### Passage:
[Start of Attachment]

Other Criteria A group of factors were identified that we later called ‘ ‘project descriptors. ’ ’ Most of these, including Product Technical Complexity and Product Determinateness (how clear the product specification and technical solution are at the outset of the project), have no link to product outcomes. Only one entered the success equation, but in a fairly weak manner, namely Product Scope: custom products aimed at one or a few customers fare more poorly than do mass-market, broad-appeal, more standardized new products.

Using the NewProd Approach

The NewProd model has been employed in a number of companies. Initial use has typically been to validate or to check out the use of the model and to determine its predictive ability. For example, in one firm, eight new product projects were scored by up to ten evaluators. All eight products were eventually launched, and their market results compared to the NewProd predictions. In all eight cases, the model accurately predicted the product’s outcome: strong success; marginal success; marginal failure; or strong failure. (Note that NewProd predicted a strong failure in one of the

cases, but commitment to the project was so strong that it was launched in spite of the negative prognosis; and the outcome was as predicted, i.e., a strong failure .)

[End of Attachment]

### Using the information:
a) In the NewProd passage, how many evaluators scored the eight new product projects in one firm?
b) Please rewrite the stretch of the NewProd passage from "The NewProd model" through "strong failure .)", putting "reviewers" in place of "evaluators".
c) Decide whether each statement agrees with the NewProd passage: (i) Product Technical Complexity is linked to product outcomes. (ii) Custom products aimed at one or a few customers do worse than mass-market, standardized new products. (iii) The project that NewProd predicted as a strong failure was never launched.

### Provided records:
[Start of Attachment]

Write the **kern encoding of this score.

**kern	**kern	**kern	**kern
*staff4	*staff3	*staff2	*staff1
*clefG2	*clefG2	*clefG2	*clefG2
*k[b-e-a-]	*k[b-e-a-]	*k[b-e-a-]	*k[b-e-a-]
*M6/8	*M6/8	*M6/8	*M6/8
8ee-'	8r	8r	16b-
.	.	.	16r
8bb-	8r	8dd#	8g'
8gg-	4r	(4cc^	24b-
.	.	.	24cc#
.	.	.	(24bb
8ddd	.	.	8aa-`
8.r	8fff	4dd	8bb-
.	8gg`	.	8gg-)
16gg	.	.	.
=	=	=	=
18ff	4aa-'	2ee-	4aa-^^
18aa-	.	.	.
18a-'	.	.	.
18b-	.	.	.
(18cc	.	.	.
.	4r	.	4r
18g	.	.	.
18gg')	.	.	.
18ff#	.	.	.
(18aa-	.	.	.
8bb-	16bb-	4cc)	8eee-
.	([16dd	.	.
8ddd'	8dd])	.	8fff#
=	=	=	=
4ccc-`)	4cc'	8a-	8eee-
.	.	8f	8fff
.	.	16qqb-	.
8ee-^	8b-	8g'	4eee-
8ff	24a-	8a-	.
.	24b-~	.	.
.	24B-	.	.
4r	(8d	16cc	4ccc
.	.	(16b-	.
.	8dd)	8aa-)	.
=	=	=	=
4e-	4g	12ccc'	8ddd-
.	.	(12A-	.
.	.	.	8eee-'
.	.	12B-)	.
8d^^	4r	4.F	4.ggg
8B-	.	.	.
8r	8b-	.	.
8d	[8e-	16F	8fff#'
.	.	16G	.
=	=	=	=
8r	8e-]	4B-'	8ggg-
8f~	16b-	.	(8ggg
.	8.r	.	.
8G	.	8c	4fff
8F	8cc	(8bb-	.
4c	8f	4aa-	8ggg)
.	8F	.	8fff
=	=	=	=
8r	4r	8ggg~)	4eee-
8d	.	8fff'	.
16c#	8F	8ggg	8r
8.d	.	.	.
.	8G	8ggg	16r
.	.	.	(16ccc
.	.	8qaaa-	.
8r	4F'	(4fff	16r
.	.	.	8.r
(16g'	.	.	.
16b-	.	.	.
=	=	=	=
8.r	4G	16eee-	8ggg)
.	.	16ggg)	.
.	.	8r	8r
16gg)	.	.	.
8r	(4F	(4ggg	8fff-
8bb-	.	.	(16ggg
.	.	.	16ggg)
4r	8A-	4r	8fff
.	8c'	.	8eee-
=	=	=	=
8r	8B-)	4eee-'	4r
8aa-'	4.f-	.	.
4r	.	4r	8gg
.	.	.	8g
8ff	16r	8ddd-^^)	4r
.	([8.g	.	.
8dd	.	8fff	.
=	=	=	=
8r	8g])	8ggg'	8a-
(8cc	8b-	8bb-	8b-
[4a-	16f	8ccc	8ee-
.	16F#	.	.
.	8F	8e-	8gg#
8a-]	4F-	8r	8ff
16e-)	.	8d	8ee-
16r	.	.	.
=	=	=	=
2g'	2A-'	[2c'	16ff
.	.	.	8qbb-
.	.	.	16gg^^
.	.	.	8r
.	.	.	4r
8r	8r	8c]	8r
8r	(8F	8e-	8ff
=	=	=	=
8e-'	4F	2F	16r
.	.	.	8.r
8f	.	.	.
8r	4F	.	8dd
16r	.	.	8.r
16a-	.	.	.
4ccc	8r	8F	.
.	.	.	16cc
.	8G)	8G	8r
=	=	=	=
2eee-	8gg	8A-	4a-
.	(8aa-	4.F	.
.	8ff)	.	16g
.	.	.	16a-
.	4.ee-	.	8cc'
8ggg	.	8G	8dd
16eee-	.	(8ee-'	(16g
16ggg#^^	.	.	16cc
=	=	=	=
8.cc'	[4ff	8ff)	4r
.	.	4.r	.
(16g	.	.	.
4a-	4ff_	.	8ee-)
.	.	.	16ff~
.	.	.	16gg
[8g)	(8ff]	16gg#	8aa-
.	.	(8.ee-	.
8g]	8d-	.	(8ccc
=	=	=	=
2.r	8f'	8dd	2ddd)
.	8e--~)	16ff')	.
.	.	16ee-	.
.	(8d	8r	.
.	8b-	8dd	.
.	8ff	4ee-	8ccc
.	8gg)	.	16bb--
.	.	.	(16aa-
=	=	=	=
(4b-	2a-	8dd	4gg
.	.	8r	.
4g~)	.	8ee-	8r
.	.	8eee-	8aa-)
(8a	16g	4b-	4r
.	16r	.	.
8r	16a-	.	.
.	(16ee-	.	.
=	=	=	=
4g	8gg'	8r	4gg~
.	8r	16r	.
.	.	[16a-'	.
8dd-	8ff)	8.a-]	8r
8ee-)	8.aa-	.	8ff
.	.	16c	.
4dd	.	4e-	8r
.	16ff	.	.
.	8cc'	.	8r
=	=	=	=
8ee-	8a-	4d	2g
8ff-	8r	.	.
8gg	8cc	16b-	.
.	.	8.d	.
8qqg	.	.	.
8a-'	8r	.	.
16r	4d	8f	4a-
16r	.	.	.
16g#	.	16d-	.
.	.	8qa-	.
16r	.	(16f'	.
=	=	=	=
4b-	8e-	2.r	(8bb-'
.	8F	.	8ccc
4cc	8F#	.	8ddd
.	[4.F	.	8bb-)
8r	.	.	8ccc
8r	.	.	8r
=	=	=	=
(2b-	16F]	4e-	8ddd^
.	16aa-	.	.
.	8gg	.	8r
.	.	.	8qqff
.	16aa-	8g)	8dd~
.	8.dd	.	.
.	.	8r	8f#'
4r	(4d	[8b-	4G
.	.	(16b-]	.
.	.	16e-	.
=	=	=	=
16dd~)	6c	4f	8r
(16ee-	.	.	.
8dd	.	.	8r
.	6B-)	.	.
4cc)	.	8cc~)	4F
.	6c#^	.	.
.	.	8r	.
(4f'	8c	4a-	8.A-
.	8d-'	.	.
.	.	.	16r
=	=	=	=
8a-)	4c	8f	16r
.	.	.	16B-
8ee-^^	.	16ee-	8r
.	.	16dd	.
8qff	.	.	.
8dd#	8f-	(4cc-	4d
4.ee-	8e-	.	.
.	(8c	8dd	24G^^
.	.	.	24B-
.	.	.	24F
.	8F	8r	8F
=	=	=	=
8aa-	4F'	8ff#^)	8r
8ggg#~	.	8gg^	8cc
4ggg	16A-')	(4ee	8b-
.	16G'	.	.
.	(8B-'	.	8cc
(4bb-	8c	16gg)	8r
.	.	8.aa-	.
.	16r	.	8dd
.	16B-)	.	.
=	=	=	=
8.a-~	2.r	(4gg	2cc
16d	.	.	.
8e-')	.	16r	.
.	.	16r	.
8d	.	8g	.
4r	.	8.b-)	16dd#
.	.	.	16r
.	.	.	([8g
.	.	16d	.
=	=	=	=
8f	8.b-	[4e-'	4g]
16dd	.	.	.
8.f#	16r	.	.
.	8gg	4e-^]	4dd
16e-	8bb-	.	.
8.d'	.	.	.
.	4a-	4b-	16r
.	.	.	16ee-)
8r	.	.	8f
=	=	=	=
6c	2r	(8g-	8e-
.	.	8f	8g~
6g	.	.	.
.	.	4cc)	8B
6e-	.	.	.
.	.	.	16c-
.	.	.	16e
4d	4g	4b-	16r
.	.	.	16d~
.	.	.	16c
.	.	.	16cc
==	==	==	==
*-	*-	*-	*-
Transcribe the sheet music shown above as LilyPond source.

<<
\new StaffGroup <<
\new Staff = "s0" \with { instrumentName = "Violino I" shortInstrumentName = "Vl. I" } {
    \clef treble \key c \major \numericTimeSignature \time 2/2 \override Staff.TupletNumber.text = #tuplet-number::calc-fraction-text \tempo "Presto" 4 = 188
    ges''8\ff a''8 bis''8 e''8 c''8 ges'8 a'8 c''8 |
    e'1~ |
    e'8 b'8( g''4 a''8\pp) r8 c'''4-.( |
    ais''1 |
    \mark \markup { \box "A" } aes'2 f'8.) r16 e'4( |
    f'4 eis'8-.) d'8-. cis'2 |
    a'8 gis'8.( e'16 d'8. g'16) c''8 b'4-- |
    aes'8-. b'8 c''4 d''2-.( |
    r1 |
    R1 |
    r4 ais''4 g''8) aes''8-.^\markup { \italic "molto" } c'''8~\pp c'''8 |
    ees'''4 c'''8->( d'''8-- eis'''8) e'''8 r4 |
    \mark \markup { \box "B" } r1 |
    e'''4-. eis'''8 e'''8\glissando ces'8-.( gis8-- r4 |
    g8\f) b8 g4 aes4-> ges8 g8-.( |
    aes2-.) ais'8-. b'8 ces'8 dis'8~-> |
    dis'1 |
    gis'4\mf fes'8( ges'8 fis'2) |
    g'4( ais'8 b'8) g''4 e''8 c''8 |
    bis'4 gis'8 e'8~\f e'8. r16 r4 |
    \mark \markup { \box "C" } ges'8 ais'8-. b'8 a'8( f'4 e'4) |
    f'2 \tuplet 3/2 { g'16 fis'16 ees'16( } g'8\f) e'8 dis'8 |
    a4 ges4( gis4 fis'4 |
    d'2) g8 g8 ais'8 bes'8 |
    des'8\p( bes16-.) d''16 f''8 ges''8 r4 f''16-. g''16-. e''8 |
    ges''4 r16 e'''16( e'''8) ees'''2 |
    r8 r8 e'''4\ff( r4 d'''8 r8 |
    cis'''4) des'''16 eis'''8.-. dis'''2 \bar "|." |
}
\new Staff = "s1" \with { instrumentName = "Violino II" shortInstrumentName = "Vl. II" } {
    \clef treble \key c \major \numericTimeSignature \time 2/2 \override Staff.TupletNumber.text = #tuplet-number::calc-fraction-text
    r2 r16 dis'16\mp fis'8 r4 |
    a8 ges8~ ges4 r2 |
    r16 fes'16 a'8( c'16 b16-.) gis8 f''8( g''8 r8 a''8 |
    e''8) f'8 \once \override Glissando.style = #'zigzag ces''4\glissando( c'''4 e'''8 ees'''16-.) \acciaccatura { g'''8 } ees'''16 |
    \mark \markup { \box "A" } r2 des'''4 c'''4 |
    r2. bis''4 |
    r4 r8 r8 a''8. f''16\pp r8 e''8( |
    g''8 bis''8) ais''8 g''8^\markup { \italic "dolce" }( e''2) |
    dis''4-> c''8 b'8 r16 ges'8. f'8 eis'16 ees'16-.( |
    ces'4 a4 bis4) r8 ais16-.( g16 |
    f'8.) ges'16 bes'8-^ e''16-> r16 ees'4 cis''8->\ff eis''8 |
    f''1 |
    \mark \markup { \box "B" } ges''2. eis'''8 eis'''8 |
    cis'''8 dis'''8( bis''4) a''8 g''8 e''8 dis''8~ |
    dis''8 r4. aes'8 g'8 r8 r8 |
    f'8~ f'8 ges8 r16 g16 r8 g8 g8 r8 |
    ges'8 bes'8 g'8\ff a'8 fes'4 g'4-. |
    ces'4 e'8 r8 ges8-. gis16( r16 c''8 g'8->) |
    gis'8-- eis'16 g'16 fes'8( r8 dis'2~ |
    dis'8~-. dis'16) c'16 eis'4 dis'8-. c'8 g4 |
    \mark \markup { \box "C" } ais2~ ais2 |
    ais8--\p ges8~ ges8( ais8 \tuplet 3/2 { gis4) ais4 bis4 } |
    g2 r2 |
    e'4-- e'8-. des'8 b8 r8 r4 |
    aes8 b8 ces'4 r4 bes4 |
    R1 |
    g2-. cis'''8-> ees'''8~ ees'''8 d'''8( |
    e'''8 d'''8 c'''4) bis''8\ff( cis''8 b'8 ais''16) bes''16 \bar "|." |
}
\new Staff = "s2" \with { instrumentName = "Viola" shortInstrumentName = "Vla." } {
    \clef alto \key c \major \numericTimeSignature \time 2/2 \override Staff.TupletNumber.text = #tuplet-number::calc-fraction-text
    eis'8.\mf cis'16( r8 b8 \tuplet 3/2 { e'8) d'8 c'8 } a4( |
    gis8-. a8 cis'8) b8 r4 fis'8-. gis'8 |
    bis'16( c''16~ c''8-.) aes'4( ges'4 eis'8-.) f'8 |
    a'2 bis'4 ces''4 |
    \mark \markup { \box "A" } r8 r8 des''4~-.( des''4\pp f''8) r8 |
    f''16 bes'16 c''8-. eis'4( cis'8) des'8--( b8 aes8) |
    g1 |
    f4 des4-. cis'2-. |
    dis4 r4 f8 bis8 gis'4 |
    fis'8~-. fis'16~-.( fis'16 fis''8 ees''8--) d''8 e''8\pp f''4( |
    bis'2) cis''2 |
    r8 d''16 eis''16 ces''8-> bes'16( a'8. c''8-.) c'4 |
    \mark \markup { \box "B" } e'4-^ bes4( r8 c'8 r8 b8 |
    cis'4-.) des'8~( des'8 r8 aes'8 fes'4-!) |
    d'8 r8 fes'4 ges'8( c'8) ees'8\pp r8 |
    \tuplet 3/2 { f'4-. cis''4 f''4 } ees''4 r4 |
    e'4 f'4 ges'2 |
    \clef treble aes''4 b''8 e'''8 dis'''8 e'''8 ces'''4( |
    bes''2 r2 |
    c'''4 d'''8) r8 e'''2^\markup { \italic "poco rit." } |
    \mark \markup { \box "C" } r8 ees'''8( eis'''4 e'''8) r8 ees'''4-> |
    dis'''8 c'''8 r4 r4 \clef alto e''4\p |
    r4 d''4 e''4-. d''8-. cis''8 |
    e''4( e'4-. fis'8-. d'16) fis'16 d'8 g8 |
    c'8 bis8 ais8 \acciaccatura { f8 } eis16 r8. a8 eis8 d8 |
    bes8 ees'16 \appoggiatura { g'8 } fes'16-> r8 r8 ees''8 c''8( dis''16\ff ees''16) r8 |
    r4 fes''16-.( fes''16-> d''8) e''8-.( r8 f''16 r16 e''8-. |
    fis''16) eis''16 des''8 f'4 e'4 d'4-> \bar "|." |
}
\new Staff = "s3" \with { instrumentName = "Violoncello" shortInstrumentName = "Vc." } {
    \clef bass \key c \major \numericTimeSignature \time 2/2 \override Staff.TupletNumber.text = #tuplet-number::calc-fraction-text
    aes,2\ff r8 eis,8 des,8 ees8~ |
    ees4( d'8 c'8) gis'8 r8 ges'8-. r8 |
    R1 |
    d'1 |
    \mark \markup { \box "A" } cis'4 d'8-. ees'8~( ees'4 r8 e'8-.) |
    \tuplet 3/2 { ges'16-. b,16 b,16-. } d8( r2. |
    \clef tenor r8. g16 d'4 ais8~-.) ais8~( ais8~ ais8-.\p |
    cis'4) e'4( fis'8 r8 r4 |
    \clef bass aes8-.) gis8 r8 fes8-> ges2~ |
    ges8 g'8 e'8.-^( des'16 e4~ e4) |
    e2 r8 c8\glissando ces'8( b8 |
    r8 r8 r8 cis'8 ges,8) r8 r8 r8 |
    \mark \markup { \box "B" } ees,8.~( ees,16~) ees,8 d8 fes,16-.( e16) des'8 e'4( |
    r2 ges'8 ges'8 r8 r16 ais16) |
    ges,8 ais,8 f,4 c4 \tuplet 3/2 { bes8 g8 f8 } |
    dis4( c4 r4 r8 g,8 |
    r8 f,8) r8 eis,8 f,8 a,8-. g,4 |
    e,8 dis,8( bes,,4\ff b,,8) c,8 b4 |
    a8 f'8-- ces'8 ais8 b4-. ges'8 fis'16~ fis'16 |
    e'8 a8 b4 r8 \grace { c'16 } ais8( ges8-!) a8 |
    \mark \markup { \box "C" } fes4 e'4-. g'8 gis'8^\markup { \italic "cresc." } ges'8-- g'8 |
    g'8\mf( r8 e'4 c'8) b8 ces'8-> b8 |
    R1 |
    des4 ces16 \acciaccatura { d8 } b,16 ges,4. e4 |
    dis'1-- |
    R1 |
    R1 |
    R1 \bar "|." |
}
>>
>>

[End of Attachment]

### Solutions to the problems:
a) Up to ten evaluators.

b)
The NewProd model has been employed in a number of companies. Initial use has typically been to validate or to check out the use of the model and to determine its predictive ability. For example, in one firm, eight new product projects were scored by up to ten reviewers. All eight products were eventually launched, and their market results compared to the NewProd predictions. In all eight cases, the model accurately predicted the product’s outcome: strong success; marginal success; marginal failure; or strong failure. (Note that NewProd predicted a strong failure in one of the

cases, but commitment to the project was so strong that it was launched in spite of the negative prognosis; and the outcome was as predicted, i.e., a strong failure .)

c)
(i) No: "have no link to product outcomes"
(ii) Yes: "custom products aimed at one or a few customers fare more poorly than do mass-market, broad-appeal, more standardized new products"
(iii) No: "it was launched in spite of the negative prognosis"